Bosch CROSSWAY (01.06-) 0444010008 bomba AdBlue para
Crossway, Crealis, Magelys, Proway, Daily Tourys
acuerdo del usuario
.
==
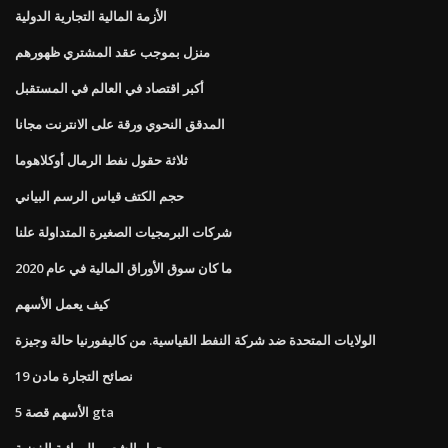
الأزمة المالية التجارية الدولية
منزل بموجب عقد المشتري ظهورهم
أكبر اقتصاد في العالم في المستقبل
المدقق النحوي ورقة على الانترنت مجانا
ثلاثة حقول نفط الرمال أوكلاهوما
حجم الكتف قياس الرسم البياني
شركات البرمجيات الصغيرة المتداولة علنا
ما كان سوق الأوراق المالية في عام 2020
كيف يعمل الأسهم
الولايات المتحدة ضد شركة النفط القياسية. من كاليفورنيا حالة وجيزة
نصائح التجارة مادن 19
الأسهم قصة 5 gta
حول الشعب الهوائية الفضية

What the exercise asks — Look through the data above. Each line containing the word "المالية" needs to be copied.

Expected output —
الأزمة المالية التجارية الدولية
ما كان سوق الأوراق المالية في عام 2020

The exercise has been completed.